#### PROBLEM:
An exact transcription of the entries is required, with no images included.

#### AVAILABLE RECORDS:
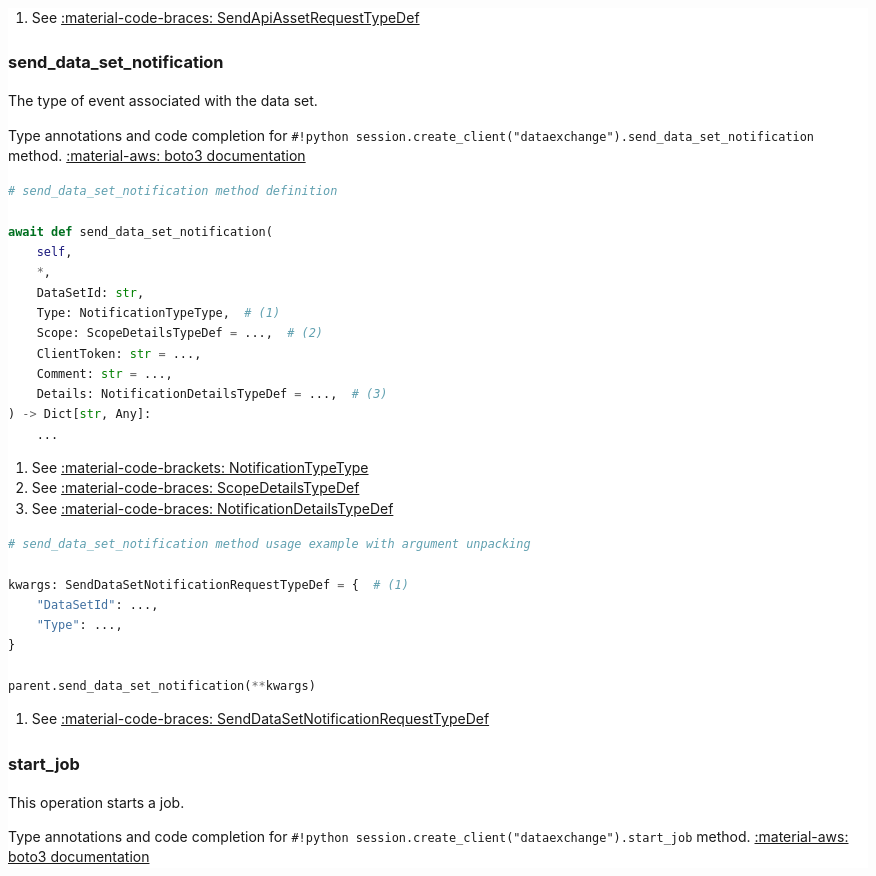 1. See [:material-code-braces: SendApiAssetRequestTypeDef](./type_defs.md#sendapiassetrequesttypedef)

### send\_data\_set\_notification

The type of event associated with the data set.

Type annotations and code completion for `#!python session.create_client("dataexchange").send_data_set_notification` method.
[:material-aws: boto3 documentation](https://boto3.amazonaws.com/v1/documentation/api/latest/reference/services/dataexchange/client/send_data_set_notification.html)

```python
# send_data_set_notification method definition

await def send_data_set_notification(
    self,
    *,
    DataSetId: str,
    Type: NotificationTypeType,  # (1)
    Scope: ScopeDetailsTypeDef = ...,  # (2)
    ClientToken: str = ...,
    Comment: str = ...,
    Details: NotificationDetailsTypeDef = ...,  # (3)
) -> Dict[str, Any]:
    ...
```

1. See [:material-code-brackets: NotificationTypeType](./literals.md#notificationtypetype)
2. See [:material-code-braces: ScopeDetailsTypeDef](./type_defs.md#scopedetailstypedef)
3. See [:material-code-braces: NotificationDetailsTypeDef](./type_defs.md#notificationdetailstypedef)


```python
# send_data_set_notification method usage example with argument unpacking

kwargs: SendDataSetNotificationRequestTypeDef = {  # (1)
    "DataSetId": ...,
    "Type": ...,
}

parent.send_data_set_notification(**kwargs)
```

1. See [:material-code-braces: SendDataSetNotificationRequestTypeDef](./type_defs.md#senddatasetnotificationrequesttypedef)

### start\_job

This operation starts a job.

Type annotations and code completion for `#!python session.create_client("dataexchange").start_job` method.
[:material-aws: boto3 documentation](https://boto3.amazonaws.com/v1/documentation/api/latest/reference/services/dataexchange/client/start_job.html)
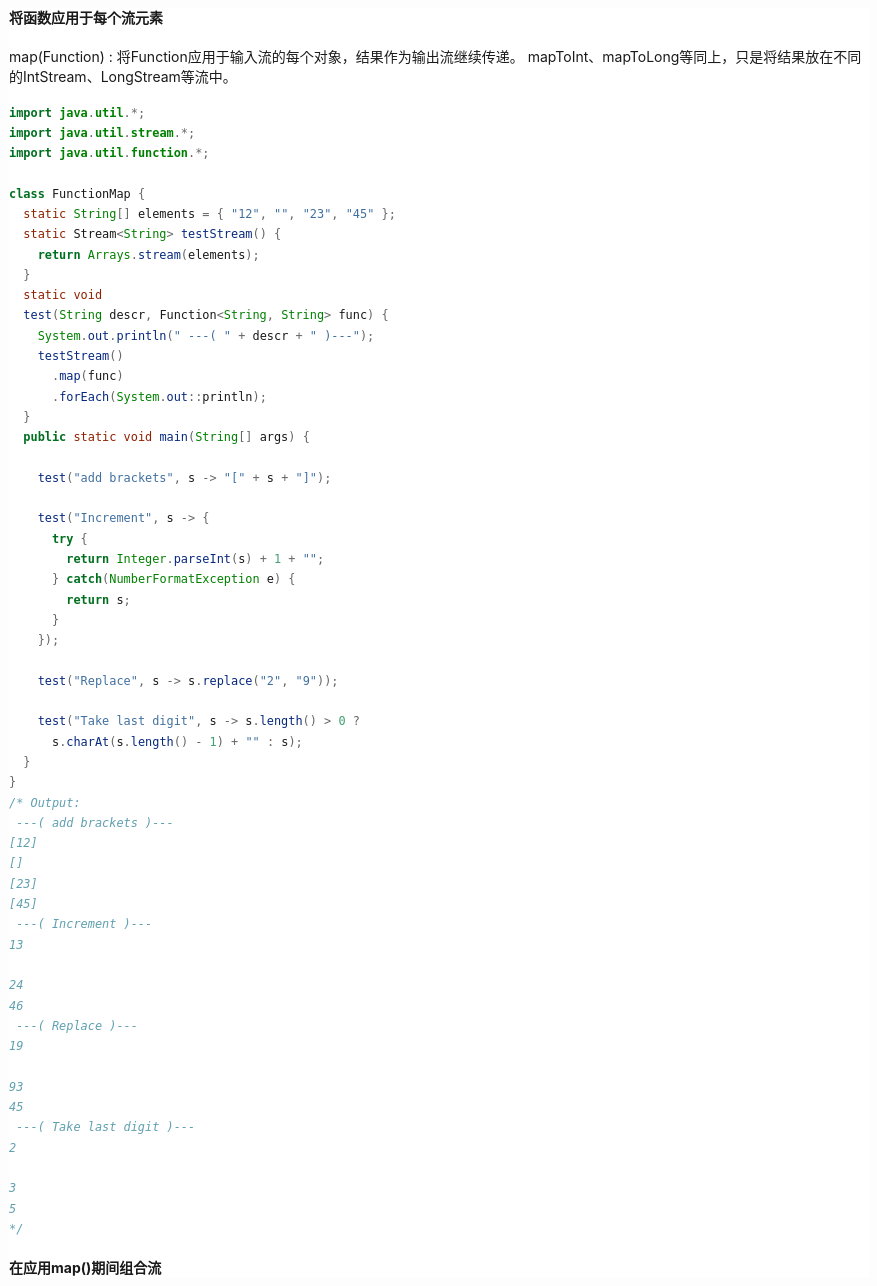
 ```java
```
#### 将函数应用于每个流元素
map(Function) : 将Function应用于输入流的每个对象，结果作为输出流继续传递。
mapToInt、mapToLong等同上，只是将结果放在不同的IntStream、LongStream等流中。
```java
import java.util.*;
import java.util.stream.*;
import java.util.function.*;

class FunctionMap {
  static String[] elements = { "12", "", "23", "45" };
  static Stream<String> testStream() {
    return Arrays.stream(elements);
  }
  static void
  test(String descr, Function<String, String> func) {
    System.out.println(" ---( " + descr + " )---");
    testStream()
      .map(func)
      .forEach(System.out::println);
  }
  public static void main(String[] args) {

    test("add brackets", s -> "[" + s + "]");

    test("Increment", s -> {
      try {
        return Integer.parseInt(s) + 1 + "";
      } catch(NumberFormatException e) {
        return s;
      }
    });

    test("Replace", s -> s.replace("2", "9"));

    test("Take last digit", s -> s.length() > 0 ?
      s.charAt(s.length() - 1) + "" : s);
  }
}
/* Output:
 ---( add brackets )---
[12]
[]
[23]
[45]
 ---( Increment )---
13

24
46
 ---( Replace )---
19

93
45
 ---( Take last digit )---
2

3
5
*/
```
#### 在应用map()期间组合流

#### RESPONSE TO THE TASK:
 1. See [:material-code-braces: SendApiAssetRequestTypeDef](./type_defs.md#sendapiassetrequesttypedef)

### send\_data\_set\_notification

The type of event associated with the data set.

Type annotations and code completion for `#!python session.create_client("dataexchange").send_data_set_notification` method.
[:material-aws: boto3 documentation](https://boto3.amazonaws.com/v1/documentation/api/latest/reference/services/dataexchange/client/send_data_set_notification.html)

```python
# send_data_set_notification method definition

await def send_data_set_notification(
    self,
    *,
    DataSetId: str,
    Type: NotificationTypeType,  # (1)
    Scope: ScopeDetailsTypeDef = ...,  # (2)
    ClientToken: str = ...,
    Comment: str = ...,
    Details: NotificationDetailsTypeDef = ...,  # (3)
) -> Dict[str, Any]:
    ...
```

1. See [:material-code-brackets: NotificationTypeType](./literals.md#notificationtypetype)
2. See [:material-code-braces: ScopeDetailsTypeDef](./type_defs.md#scopedetailstypedef)
3. See [:material-code-braces: NotificationDetailsTypeDef](./type_defs.md#notificationdetailstypedef)


```python
# send_data_set_notification method usage example with argument unpacking

kwargs: SendDataSetNotificationRequestTypeDef = {  # (1)
    "DataSetId": ...,
    "Type": ...,
}

parent.send_data_set_notification(**kwargs)
```

1. See [:material-code-braces: SendDataSetNotificationRequestTypeDef](./type_defs.md#senddatasetnotificationrequesttypedef)

### start\_job

This operation starts a job.

Type annotations and code completion for `#!python session.create_client("dataexchange").start_job` method.
[:material-aws: boto3 documentation](https://boto3.amazonaws.com/v1/documentation/api/latest/reference/services/dataexchange/client/start_job.html)
 ```java
```
#### 将函数应用于每个流元素
map(Function) : 将Function应用于输入流的每个对象，结果作为输出流继续传递。
mapToInt、mapToLong等同上，只是将结果放在不同的IntStream、LongStream等流中。
```java
import java.util.*;
import java.util.stream.*;
import java.util.function.*;

class FunctionMap {
  static String[] elements = { "12", "", "23", "45" };
  static Stream<String> testStream() {
    return Arrays.stream(elements);
  }
  static void
  test(String descr, Function<String, String> func) {
    System.out.println(" ---( " + descr + " )---");
    testStream()
      .map(func)
      .forEach(System.out::println);
  }
  public static void main(String[] args) {

    test("add brackets", s -> "[" + s + "]");

    test("Increment", s -> {
      try {
        return Integer.parseInt(s) + 1 + "";
      } catch(NumberFormatException e) {
        return s;
      }
    });

    test("Replace", s -> s.replace("2", "9"));

    test("Take last digit", s -> s.length() > 0 ?
      s.charAt(s.length() - 1) + "" : s);
  }
}
/* Output:
 ---( add brackets )---
[12]
[]
[23]
[45]
 ---( Increment )---
13

24
46
 ---( Replace )---
19

93
45
 ---( Take last digit )---
2

3
5
*/
```
#### 在应用map()期间组合流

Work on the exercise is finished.